Friday, August 06, 2010

A short day to Wootton

This canal is a delight, It’s far more pleasant in the summer than in the winter, when we made our previous visit. It’s well worth a visit in it’s own right, although it’s more often treated as a through route on the Avon Ring.

Cruising near Wilmcote.
It’s narrow, shallow at the edges and a marked contrast to what we’ve been doing the last few weeks, but very enjoyable.

I’d arranged for a mail drop at Wootton Wawen Post Office, so we only had a short trip today. It was appreciated by the crew after yesterday’s exertions.

The canal had a difficult birth and precarious existence. Planned to connect Stratford to the main network south of Birmingham, it ran into financial difficulties almost straight away. It finally took almost 20 years to make the route from Kings Norton on the Worcester and Birmingham Canal down to the Avon at Stratford.

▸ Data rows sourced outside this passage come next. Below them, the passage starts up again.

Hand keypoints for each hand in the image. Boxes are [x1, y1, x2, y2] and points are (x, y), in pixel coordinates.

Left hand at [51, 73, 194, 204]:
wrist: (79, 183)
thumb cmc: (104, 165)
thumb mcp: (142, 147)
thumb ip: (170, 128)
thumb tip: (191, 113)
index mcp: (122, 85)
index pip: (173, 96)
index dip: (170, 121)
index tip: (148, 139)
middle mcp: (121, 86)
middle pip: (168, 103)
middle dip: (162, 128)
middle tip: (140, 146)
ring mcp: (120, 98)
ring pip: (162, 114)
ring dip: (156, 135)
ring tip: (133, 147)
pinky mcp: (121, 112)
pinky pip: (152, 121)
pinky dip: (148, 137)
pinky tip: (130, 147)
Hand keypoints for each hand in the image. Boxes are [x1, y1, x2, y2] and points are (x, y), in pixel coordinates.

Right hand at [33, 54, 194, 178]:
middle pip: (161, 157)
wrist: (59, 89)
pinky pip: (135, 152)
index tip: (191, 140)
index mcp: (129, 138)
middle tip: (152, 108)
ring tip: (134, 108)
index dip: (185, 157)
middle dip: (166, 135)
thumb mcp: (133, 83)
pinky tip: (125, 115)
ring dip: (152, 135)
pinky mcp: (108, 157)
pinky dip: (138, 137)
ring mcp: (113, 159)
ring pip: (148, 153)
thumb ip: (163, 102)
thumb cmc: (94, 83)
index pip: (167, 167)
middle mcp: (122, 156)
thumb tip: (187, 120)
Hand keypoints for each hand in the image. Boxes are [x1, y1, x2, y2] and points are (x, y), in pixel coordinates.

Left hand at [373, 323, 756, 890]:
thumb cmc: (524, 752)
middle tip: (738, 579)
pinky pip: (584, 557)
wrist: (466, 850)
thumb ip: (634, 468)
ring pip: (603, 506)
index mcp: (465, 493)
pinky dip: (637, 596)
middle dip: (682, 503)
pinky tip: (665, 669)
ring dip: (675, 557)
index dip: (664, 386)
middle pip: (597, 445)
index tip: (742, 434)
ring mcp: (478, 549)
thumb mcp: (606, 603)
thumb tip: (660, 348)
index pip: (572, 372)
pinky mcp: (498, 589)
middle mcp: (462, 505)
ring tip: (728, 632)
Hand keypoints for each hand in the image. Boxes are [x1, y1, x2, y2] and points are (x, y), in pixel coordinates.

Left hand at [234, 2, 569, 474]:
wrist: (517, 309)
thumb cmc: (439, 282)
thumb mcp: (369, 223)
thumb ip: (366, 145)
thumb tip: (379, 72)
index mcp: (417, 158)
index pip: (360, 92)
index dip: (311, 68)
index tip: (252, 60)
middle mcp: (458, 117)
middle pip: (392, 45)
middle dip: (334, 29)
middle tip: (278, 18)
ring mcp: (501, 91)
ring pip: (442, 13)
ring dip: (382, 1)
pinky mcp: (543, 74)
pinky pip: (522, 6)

The engineer was William Whitmore, and he used cost saving techniques to build the structures, single gates on both ends of lock chambers, split arch iron cantilevered bridges and iron troughs on brick abutments for the aqueducts. He was innovative, offering to build a new design of boat lift on the Somerset Coal Canal free of charge in exchange for a lump sum and a share of the cargo tolls if it worked. The scheme was not approved.

The Stratford On Avon Canal opened around 1812 and was initially fairly successful, the main cargo being coal from the Black Country. But it soon suffered from railway competition, and traffic declined rapidly. It only had an independent life of 40 years before being bought by the Great Western Railway.
The northern section from Kings Norton to Lapworth (the connection to the Grand Union) still carried sparse commercial traffic into the 1950’s, but the southern section had long since fallen into disrepair, badly silted with decrepit locks.

It was nearly abandoned 1958, but public pressure forced the proposal to be rejected, and in 1960 the National Trust took over a lease on the Southern section, with an agreement to restore and maintain the navigation. The restoration was accomplished in 1964, with the help of prison volunteers, army units and local enthusiasts (as on the Upper Avon), and officially reopened by the Queen Mother on July 11th.

In 1988 British Waterways took over responsibility for the waterway, relieving the NT of a burden they didn’t really want anyway.

We only had one lock to pass today, at Bearley. A boat was just leaving as we arrived, so that was easy.

Bearley Lock
At the far end of the long straight in the picture we’d crossed the first of those iron aqueducts, at Edstone.

Crossing Edstone Aqueduct.
A mini Pontcysyllte, it carries the canal over a road, railway and farm track on a 700 foot span, 35 or 40’ up.

We passed under several of the tidy little accommodation bridges today, the two halves of the deck cantilevered out from the butresses, with a gap in the middle to pass the tow rope for horse boats. The design avoids the need to build a larger arch spanning the canal and towpath.

Rebuilt Bridge 57
Plaque on Wootton Wawen Aqueduct, another but shorter iron trough.
We moored just past the aqueduct, opposite the Anglo Welsh hire base. It’s been busy there this afternoon, Friday must be one of the change-over days.
They also have a couple of day boats for hire, one of which nearly came to grief when he saw us coming this morning. The steerer over compensated and sent the boat into the bushes on the offside.

Whoops!
I pulled over onto the towpath side while he sorted himself out. The family were laughing about it, but he was a bit embarrassed.

I took a stroll up into the village to collect our post. The Post Office is located in what might have been a coach house for Wootton Hall

Wootton Hall, the PO is around the side.
The Hall’s grounds are now home to a large static caravan park, the 17C main building now flats and a bar/restaurant.

Alongside the hall is St. Peter’s church,

St. Peter’s
This is the oldest church in Warwickshire, incorporating parts of an 11C structure. There was an even earlier wooden building here, dating back to the 8th Century.